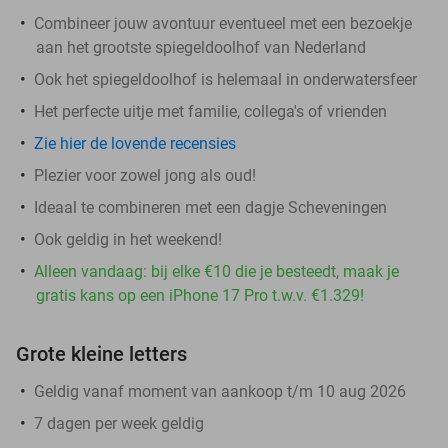
Combineer jouw avontuur eventueel met een bezoekje
aan het grootste spiegeldoolhof van Nederland
Ook het spiegeldoolhof is helemaal in onderwatersfeer
Het perfecte uitje met familie, collega's of vrienden
Zie hier de lovende recensies
Plezier voor zowel jong als oud!
Ideaal te combineren met een dagje Scheveningen
Ook geldig in het weekend!
Alleen vandaag: bij elke €10 die je besteedt, maak je
gratis kans op een iPhone 17 Pro t.w.v. €1.329!
Grote kleine letters
Geldig vanaf moment van aankoop t/m 10 aug 2026
7 dagen per week geldig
..........
Whenever the word "spiegeldoolhof" turns up in a line of the listing above, copy the line.

EXERCISE SOLUTION:
aan het grootste spiegeldoolhof van Nederland
Ook het spiegeldoolhof is helemaal in onderwatersfeer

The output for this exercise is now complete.